#ECTRIMS2018 – Plasma Neurofilament Light Levels Linked to Treatment Effects in RRMS, Study Finds
Levels of proposed biomarker neurofilament light chain (NfL) are associated with therapeutic effects of disease-modifying treatments (DMTs) in relapsing-remitting multiple sclerosis (RRMS) patients, according to a real-world study.
Study findings also revealed that treatment with either Lemtrada (alemtuzumab, marketed by Sanofi Genzyme), Gilenya (fingolimod, marketed by Novartis), Tecfidera (dimethyl fumarate, marketed by Biogen), or Tysabri (natalizumab, marketed by Biogen) reduced NfL levels to a greater extent than Aubagio (teriflunomide, marketed by Sanofi Genzyme).
The research, “Plasma neurofilament light levels segregate treatment effects: results from the IMSE studies with multiple disease modulatory drugs,” was presented at the 34th congress of the European Committee for Treatment and Research in Multiple Sclerosis (ECTRIMS), which took place Oct. 10-12 in Berlin.
Fredrik Piehl, MD, PhD, from the Karolinska Institutet in Sweden, presented the data.

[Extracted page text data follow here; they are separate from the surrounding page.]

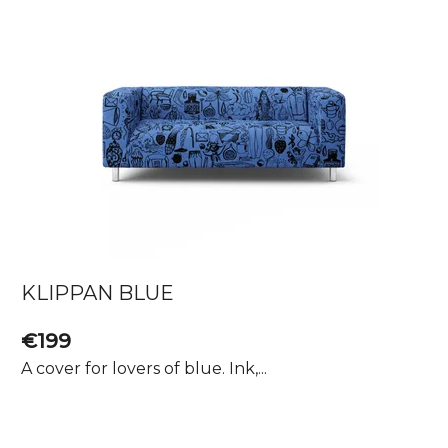
KLIPPAN BLUE
€199
A cover for lovers of blue. Ink,...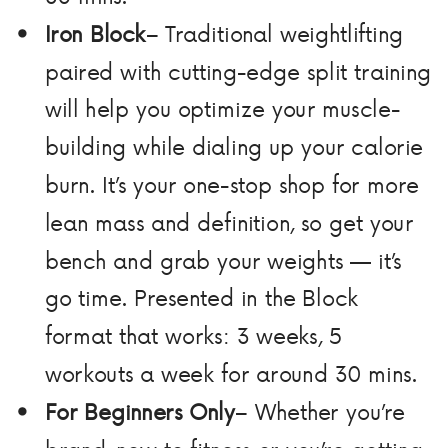
Iron Block
– Traditional weightlifting
paired with cutting-edge split training
will help you optimize your muscle-
building while dialing up your calorie
burn. It’s your one-stop shop for more
lean mass and definition, so get your
bench and grab your weights — it’s
go time. Presented in the Block
format that works: 3 weeks, 5
workouts a week for around 30 mins.
For Beginners Only
– Whether you’re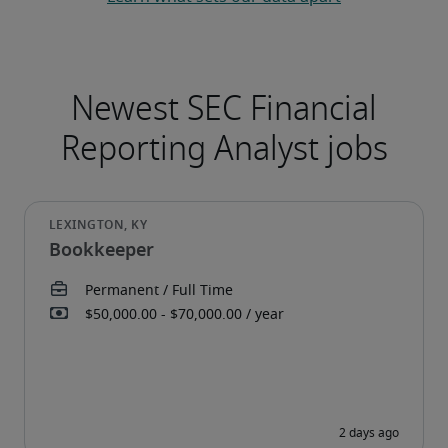
Bookkeeper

Recent evidence has shown that plasma levels of NfL are associated with disease activity in RRMS patients, and are reduced in those starting a DMT. However, comparisons among multiple DMTs in real-world populations are still lacking.
Aiming to address this, the study — funded by Novartis, Sanofi Genzyme, and Biogen — measured NfL in plasma samples from patients starting DMT treatment in the Swedish observational Immunomodulation and Multiple Sclerosis Epidemiology (IMSE) study.
The samples were collected at the start of treatment and at roughly one year (between nine and 15 months) into DMT treatment from RRMS patients, of whom 152 were on Aubagio, 278 on Gilenya, 339 on Tecfidera, 287 on Tysabri, and 89 on Lemtrada. A total of 1,026 controls were used to calculate age-adjusted NfL values.
NfL levels were determined using the Single Molecule Array (Simoa) NF-light Advantage kit.
Results showed that patients starting Tysabri were younger, and had higher baseline (initial) NfL values, a higher number of relapses over the prior year, and higher Expanded Disability Status Scale scores (meaning worsened disability) than those starting Aubagio.
Results of patients starting Gilenya or Tecfidera were in between those of the Tysabri and Aubagio treatments.
Age-adjusted initial NfL values correlated with the number of previous relapses. One-year changes in NfL values were influenced by baseline NfL numbers (causing 20% of the variance), type of DMT (20% variance), and age (4% variance).
According to the team, the link between prior relapses, baseline NfL values, and NfL levels at one year suggests “a slow degree of normalization or lingering disease activity at 12 months.”
Data also showed that, after adjustment for baseline levels, compared with Aubagio, a more marked reduction in NfL levels upon treatment was seen with Lemtrada, followed by Tysabri, Gilenya, and Tecfidera — no significant differences were found among these three.
“These findings support the notion of using NfL for monitoring treatment effects in RRMS,” the team wrote.
Of note, two of the study’s authors are employees of Biogen, one is an employee of Novartis, and another is employee of Sanofi Genzyme. Other authors received various types of support, including research funding, speaker fees, consultancy fees and travel support from Biogen, Novartis, Sanofi Genzyme, and/or Roche (which owns Genentech).